Striking parallels to Epictetus’s self-representation can be found in Seneca’s philosophical writings, though Seneca is, strictly speaking, not a teacher running a school, whereas Epictetus is.
But Seneca does give advice to others, in the first instance to the addressees of his works, but in a broader sense to his entire readership. Like Musonius Rufus, who as a man in exile himself advises another who is struggling with the same plight (9 Lutz and Hense; see also below), Seneca’s writings start from his own existential struggles, and in describing a trajectory of progress for his addressees, he simultaneously addresses himself and maps his own progress. That he includes his own authorial voice among those striving toward the Stoic ideal helps us understand better the shape of the limited biographical material in Seneca’s writings: rather than include information and details that would have been unique to his own life, he focuses only on those difficulties that pose a threat to the philosophical life and situations that can be shared by others. Thus he talks about the challenges of exile (Helv.), ill health (as in Ep. 78 and 104), excessive sorrow (as in Ep. 63.14), and disappointments in a political career (QNat. 3 preface), but always in terms that can be shared with his interlocutors as experiences all too common to the human condition. In Letter 52, for instance, he ranks himself among those who are not quick learners but need to work hard at making progress, and with the assistance of others (7, durum ac laboriosum ingenium).

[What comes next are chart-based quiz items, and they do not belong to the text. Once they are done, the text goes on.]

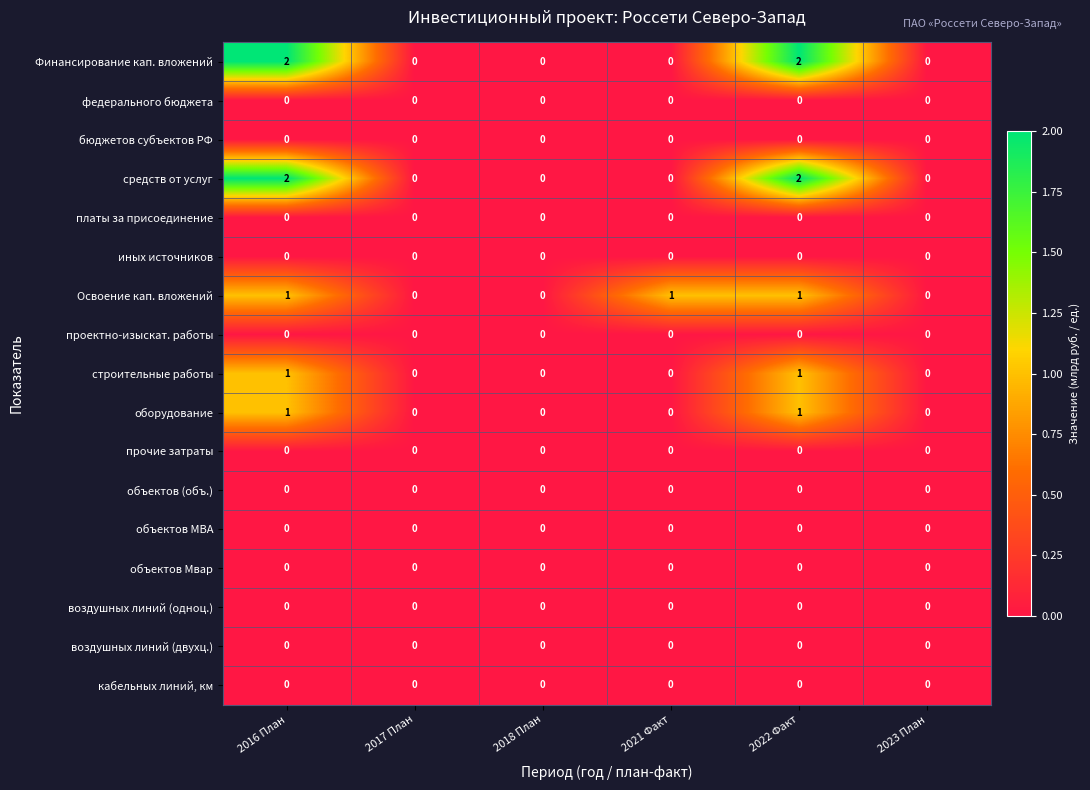

True or false: проектно-изыскат. работы has a value of 0 at 2023 План.

True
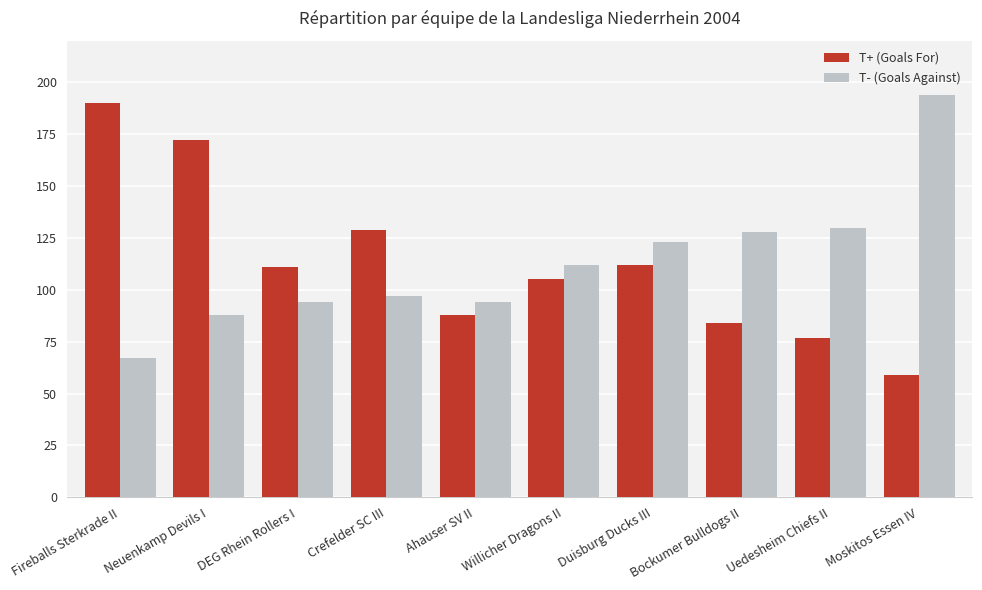

How many bars are there in each group?

2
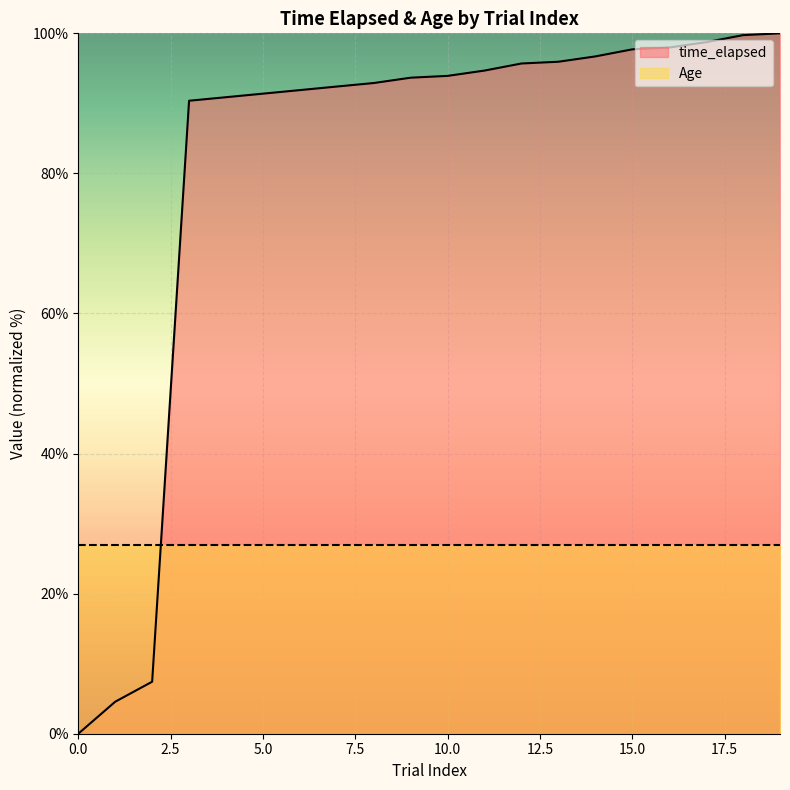

Reading left to right, what are all the values shown in this chart?

0=0.0	1=4.6	2=7.4	3=90.4	4=90.9	5=91.4	6=91.9	7=92.4	8=92.9	9=93.7	10=93.9	11=94.7	12=95.7	13=95.9	14=96.7	15=97.7	16=98.0	17=98.7	18=99.7	19=100.0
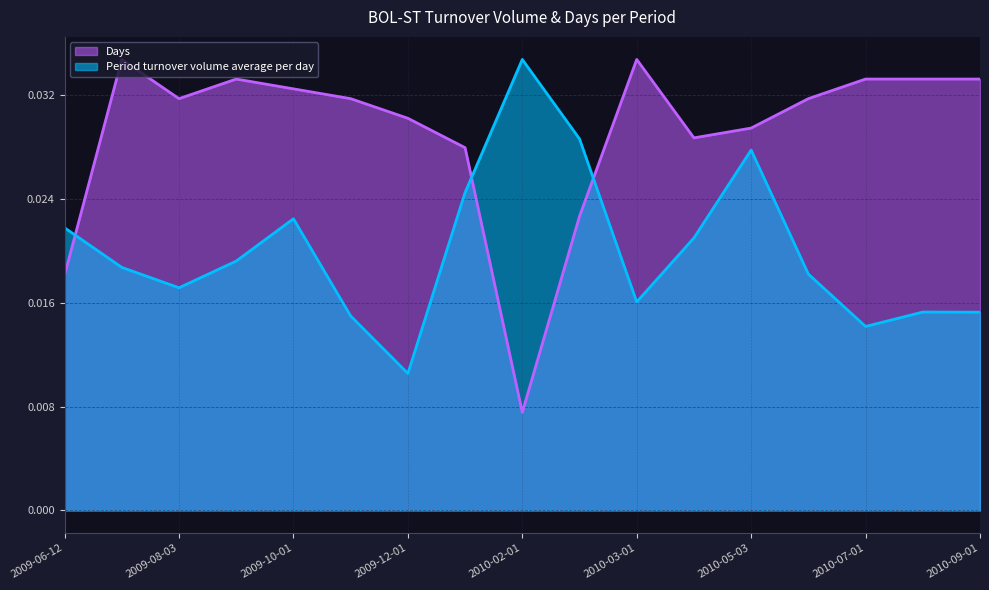

At 2010-06-01, list the series in order from smallest to largest.

Period turnover volume average per day, Days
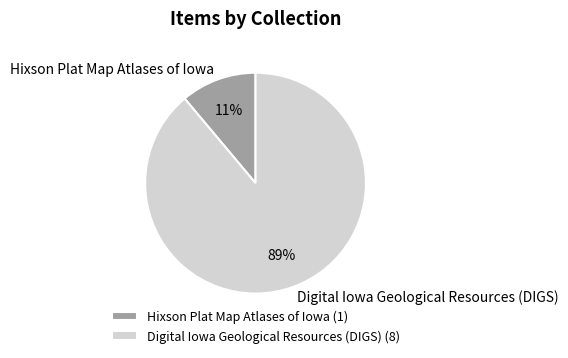

To the nearest percent, what is the average slice percentage?

50%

One of the striking features of Seneca’s Letters is that he dwells very little on his social position and former success (one exception in a negative sense occurs in Letter 73, in which he stages a request to the emperor to grant him otium and release him from his public responsibilities). To name but a few counterexamples to Seneca’s and Epictetus’s modesty, Cicero, even in his most pessimistic moments, never stops dwelling on his achievements, whereas Plutarch in On Curiosity (522D–E) talks about himself giving a seminar in Rome.